Rammage’s maiden name was Short, but an in-depth genealogical search showed her she wasn’t related. Rammage first met Jeffrey Short in 2006 after she had back surgery and her doctor ordered her to walk every day. She introduced herself to him while he was sitting on the bench outside City Hall, and he introduced himself as Jehovah.
He began to call her “one of the mayors.” He liked to write on adding machine tape. Once she asked him for some of it, and he gave her an 8 inch piece that was covered in words that indicated how disordered his thinking was. He had written “MAWELTORO,” and “them against me need special investigating them and me said siren” and several other words and phrases that don’t make sense. He referenced a place where he wrote his mother lived “now,” apparently unaware that she died decades ago.

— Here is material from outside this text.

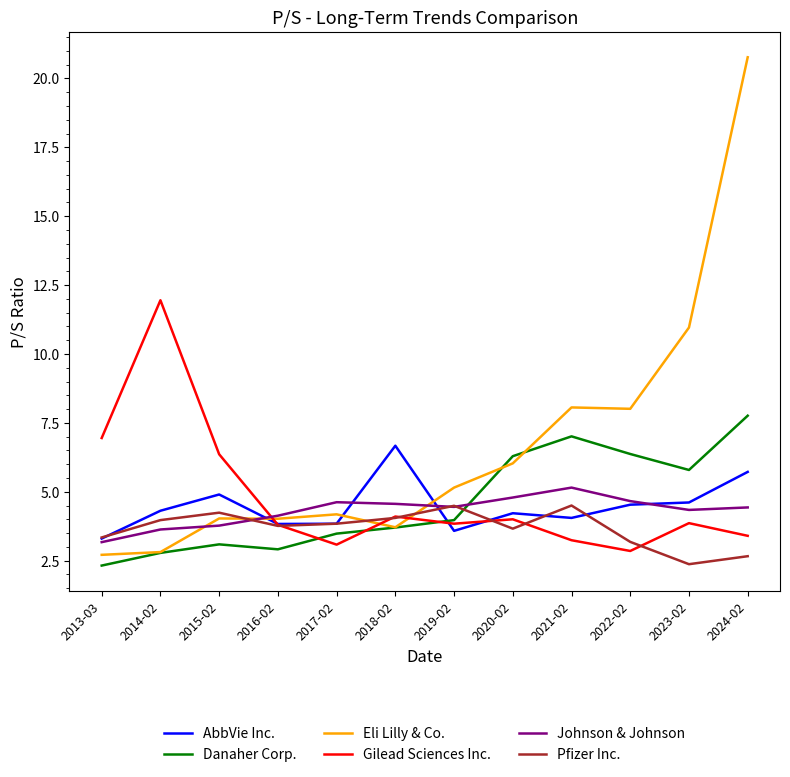

The value of Danaher Corp. at 2019-02 is 1.5. True or false?

False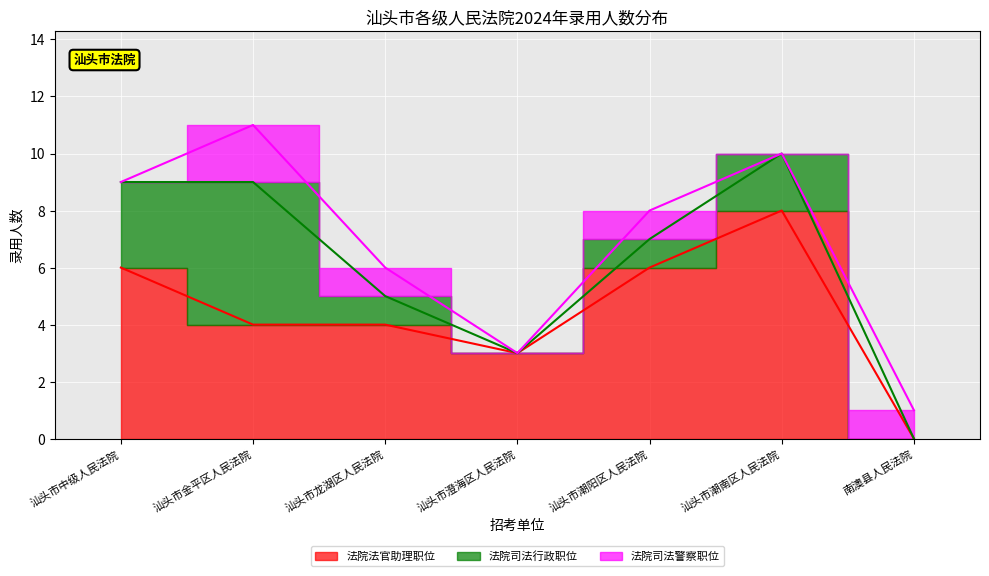

True or false: 法院法官助理职位 has more than 0 points higher than both neighbors.

True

At that time, he ate breakfast every day at the Daily Grind, a cafe that was across the street from City Hall but has since closed down. Later, he became upset when a friend wasn’t allowed to eat there too. He went into a rage and knocked things off the counter, Rammage said. The cafe owners quickly were relabeled in his mind as part of a communist conspiracy against him.
The Roseburg Rescue Mission too, she said, became part of the communist conspiracy in his mind.
Eventually, so did Rammage.
For years after Short stopped eating at the Daily Grind, Rammage brought him hot breakfasts she made herself — oatmeal, hot tea with lots of sugar and a banana. She sometimes gave him new sleeping bags or other items to help him stay warm and dry.
But one day in 2012, she carried a Chinese green tea in place of her usual Red Rose tea and he decided she, too, was a communist. She thinks maybe the Chinese words on the tag set him off.
After that, she didn’t feel comfortable continuing to help him. But she still worries about him, and wishes he could get help. Unfortunately, she said, he’d likely assume that anyone at an agency who could help him is a communist too.
Eight years ago, Rammage communicated with Short’s half sister, who was living in Washington. The half sister, Sharon Short Gostomski, had not heard from Short in 30 years. She emailed information to Rammage about Short’s background and family tree that matched the information given to us by the local relative. Gostomski died in 2016.
Rammage finds it heartbreaking that Short lives the way he does.
“He literally fell through the cracks and the streets became his home,” she said.
The relative we spoke to said Short has had a very, very hard life.
“When you live on the street with nothing and you live out of garbage cans and you sleep in the briar patch and you sleep under a bridge all your life, basically, that’s hard,” the relative said.
The relative said it hurts to watch, but Short won’t accept any help other than food.
“What do you do other than shed a tear?” the relative said.